> **Task directions**
Where in the records does the word "Athen" appear? Copy each line that holds it.

> **Data for the task**
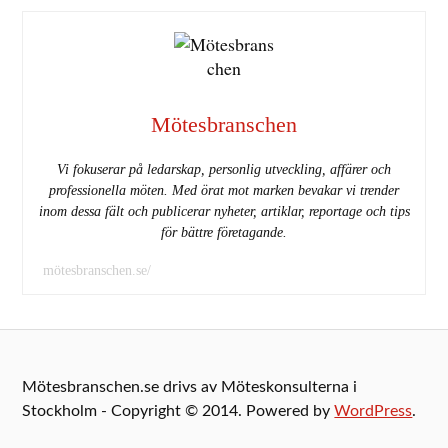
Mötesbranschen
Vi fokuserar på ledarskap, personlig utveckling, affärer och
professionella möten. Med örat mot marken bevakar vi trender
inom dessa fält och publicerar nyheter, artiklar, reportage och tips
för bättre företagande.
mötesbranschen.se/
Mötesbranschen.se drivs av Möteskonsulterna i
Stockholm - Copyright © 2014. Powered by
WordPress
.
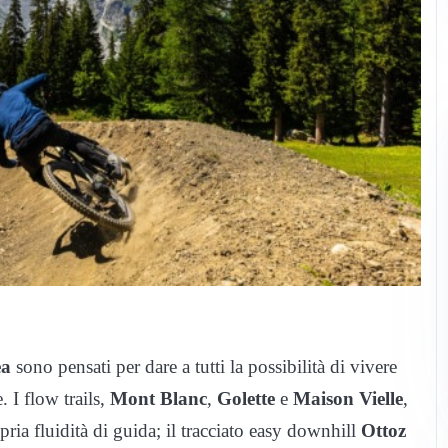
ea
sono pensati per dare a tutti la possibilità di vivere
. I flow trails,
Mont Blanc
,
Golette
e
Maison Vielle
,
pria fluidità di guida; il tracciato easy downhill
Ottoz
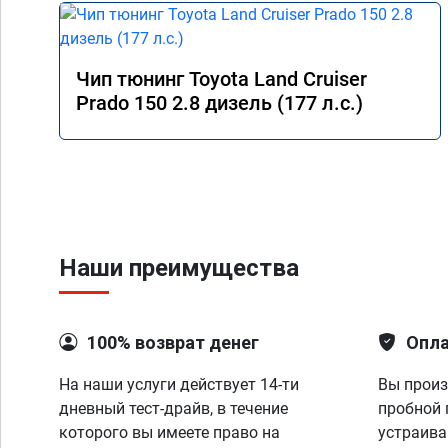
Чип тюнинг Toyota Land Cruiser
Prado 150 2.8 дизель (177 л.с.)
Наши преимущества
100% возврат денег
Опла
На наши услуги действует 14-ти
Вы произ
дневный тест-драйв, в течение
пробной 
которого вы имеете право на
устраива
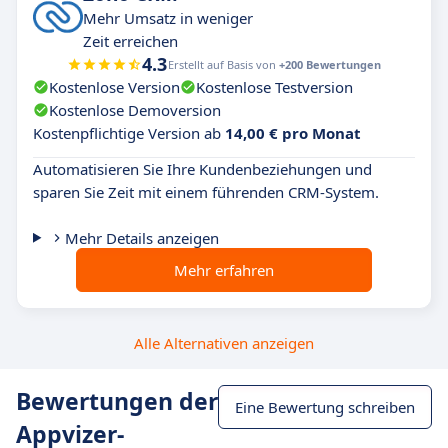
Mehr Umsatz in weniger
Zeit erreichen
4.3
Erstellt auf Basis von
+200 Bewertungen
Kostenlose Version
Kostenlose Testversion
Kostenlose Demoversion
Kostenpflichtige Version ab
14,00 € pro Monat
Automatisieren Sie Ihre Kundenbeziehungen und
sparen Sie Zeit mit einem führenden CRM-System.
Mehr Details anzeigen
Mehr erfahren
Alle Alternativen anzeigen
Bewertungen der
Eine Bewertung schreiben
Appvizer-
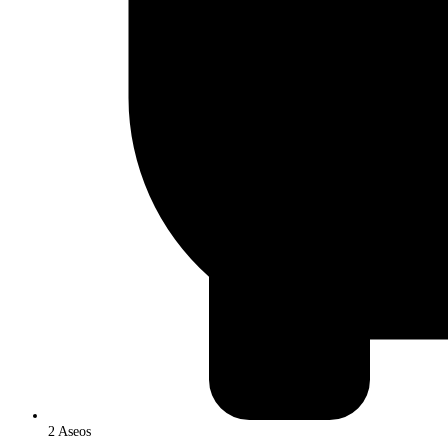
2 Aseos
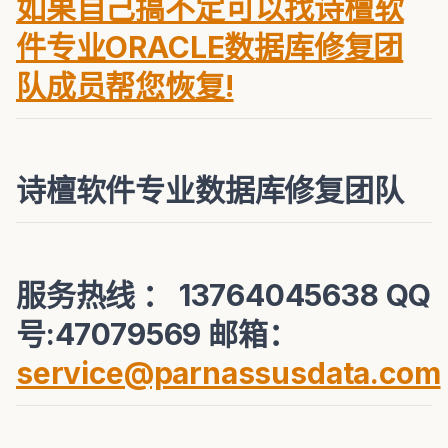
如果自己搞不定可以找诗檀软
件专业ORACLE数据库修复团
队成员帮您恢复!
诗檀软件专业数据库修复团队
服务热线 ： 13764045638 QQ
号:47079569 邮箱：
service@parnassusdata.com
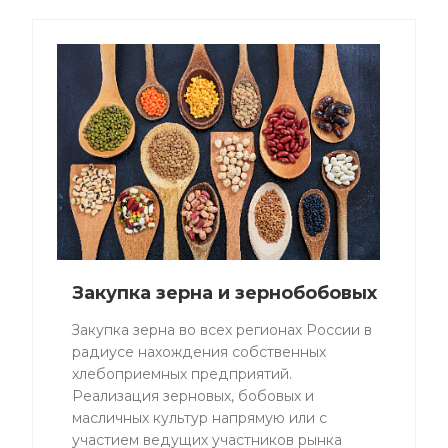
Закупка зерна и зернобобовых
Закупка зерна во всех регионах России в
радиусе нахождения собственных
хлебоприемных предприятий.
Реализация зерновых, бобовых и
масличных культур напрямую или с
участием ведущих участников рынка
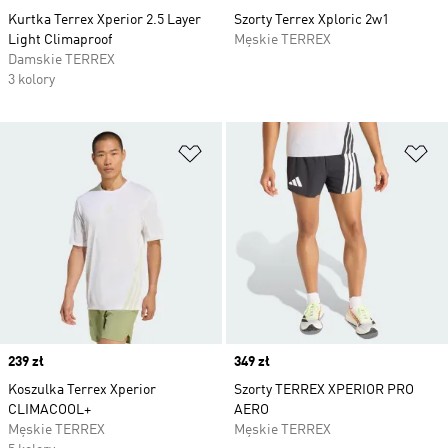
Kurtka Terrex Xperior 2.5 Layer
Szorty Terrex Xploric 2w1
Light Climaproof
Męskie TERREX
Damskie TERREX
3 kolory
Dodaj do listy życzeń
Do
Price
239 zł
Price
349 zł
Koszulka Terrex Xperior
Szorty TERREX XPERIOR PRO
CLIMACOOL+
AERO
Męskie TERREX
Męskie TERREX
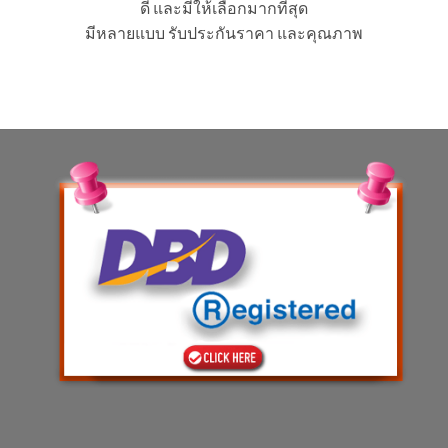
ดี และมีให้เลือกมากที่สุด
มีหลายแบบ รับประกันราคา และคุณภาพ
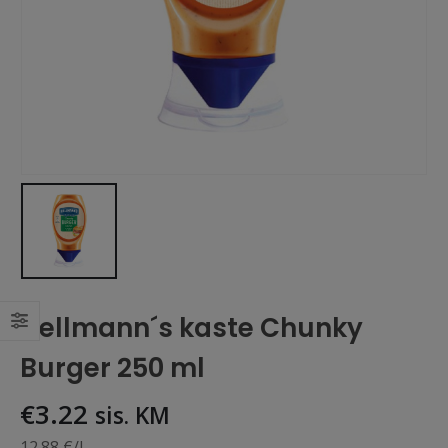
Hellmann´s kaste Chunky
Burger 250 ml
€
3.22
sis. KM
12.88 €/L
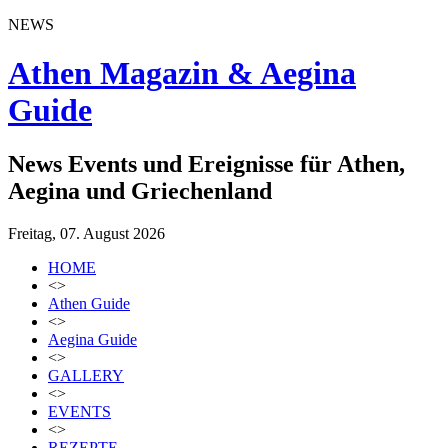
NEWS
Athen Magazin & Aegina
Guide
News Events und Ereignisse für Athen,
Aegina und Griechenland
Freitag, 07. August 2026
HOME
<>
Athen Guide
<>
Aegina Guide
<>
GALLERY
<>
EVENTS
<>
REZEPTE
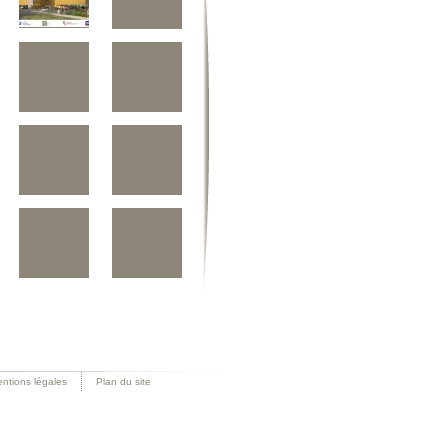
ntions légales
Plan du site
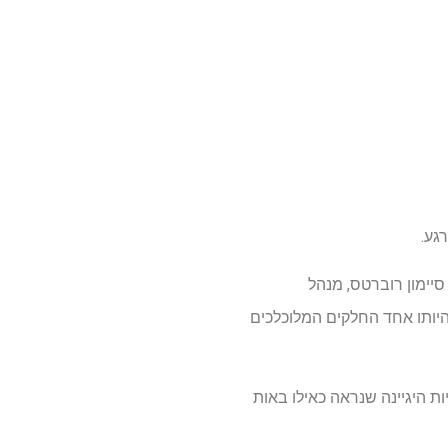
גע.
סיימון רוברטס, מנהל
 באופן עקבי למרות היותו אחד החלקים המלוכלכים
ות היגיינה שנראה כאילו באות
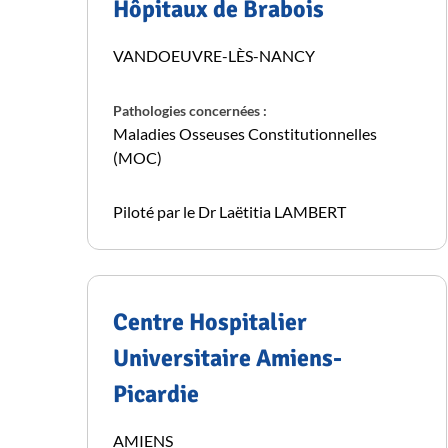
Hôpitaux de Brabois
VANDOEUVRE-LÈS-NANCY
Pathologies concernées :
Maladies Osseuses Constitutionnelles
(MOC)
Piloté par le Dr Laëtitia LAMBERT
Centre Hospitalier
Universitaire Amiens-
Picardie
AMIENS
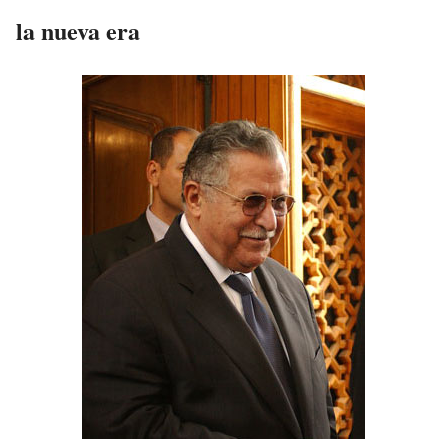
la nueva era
==
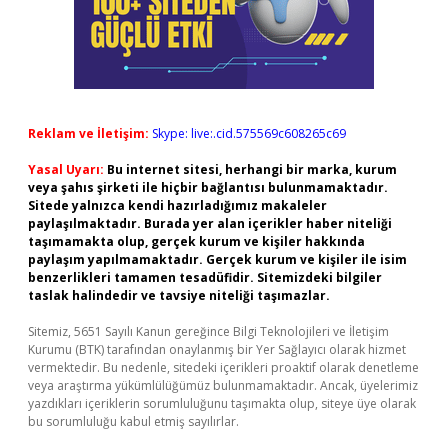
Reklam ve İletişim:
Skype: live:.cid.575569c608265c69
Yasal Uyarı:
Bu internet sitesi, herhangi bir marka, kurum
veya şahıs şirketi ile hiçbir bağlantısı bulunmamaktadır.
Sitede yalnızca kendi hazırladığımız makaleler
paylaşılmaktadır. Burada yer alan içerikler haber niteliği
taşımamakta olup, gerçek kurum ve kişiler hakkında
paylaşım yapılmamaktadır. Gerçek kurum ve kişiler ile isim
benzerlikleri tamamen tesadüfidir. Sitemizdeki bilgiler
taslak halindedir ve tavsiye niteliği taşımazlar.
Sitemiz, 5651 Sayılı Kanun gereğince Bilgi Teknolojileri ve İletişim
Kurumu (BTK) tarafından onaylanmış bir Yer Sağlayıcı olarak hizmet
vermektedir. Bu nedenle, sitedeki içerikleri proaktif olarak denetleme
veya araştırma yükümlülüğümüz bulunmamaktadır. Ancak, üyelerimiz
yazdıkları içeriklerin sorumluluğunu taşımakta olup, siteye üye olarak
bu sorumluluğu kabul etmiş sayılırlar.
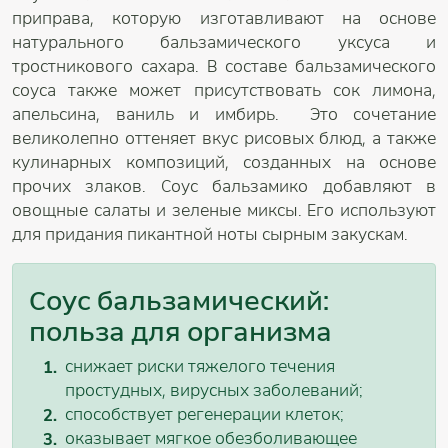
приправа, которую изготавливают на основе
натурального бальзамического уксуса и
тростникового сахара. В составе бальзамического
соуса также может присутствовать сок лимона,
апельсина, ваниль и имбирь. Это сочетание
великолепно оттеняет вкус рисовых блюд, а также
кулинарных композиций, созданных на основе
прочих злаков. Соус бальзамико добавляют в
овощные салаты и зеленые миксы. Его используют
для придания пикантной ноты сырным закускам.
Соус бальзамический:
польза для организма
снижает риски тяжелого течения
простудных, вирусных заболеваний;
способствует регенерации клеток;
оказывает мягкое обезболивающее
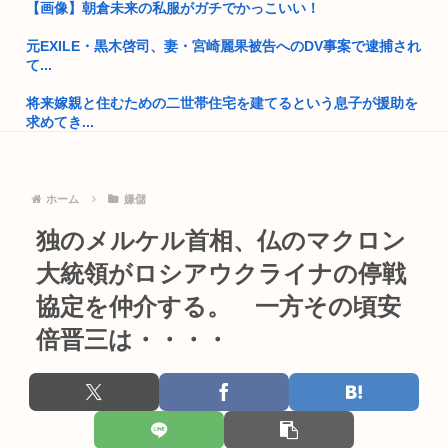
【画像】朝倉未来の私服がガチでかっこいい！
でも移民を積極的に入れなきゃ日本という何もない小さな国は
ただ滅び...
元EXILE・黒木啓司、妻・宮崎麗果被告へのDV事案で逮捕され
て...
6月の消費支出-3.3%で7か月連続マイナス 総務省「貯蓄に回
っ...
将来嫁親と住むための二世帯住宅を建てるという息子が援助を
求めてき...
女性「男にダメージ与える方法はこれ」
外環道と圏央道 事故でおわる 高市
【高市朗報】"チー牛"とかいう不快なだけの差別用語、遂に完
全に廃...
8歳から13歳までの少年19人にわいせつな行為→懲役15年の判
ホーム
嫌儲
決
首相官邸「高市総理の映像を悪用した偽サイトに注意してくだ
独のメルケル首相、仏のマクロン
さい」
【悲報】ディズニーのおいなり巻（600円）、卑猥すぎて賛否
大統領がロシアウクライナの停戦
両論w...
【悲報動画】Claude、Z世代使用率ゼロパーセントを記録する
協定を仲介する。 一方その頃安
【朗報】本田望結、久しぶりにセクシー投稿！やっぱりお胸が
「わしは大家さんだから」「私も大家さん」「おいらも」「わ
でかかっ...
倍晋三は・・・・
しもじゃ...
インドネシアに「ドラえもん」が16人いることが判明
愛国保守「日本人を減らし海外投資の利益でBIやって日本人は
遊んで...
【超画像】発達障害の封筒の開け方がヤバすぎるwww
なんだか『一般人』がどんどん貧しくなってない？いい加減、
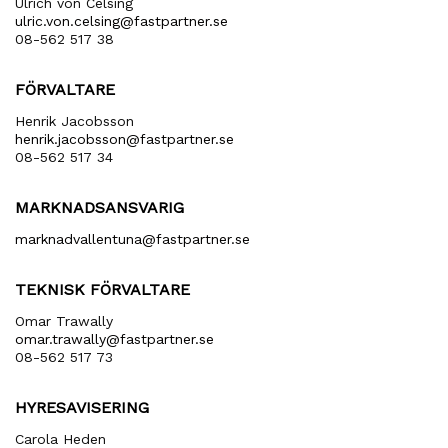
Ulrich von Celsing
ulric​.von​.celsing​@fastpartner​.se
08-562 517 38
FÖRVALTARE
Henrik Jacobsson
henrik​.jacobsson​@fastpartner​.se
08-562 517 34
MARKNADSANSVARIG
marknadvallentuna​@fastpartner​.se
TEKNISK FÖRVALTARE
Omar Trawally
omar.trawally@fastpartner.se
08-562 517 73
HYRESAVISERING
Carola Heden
* * *
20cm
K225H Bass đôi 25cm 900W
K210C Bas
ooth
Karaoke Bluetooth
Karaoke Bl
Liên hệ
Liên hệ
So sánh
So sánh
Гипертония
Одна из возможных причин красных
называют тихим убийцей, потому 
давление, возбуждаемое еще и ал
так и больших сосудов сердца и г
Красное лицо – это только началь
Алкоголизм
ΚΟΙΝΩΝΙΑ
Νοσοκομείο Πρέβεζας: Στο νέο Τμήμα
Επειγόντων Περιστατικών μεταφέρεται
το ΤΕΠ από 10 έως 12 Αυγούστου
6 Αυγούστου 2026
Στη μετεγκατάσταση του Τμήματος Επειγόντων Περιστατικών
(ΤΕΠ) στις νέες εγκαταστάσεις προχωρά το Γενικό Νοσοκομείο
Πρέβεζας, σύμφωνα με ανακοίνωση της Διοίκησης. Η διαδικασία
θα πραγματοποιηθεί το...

> **Answer below**
Athen Magazin & Aegina
News Events und Ereignisse für Athen,
Athen Guide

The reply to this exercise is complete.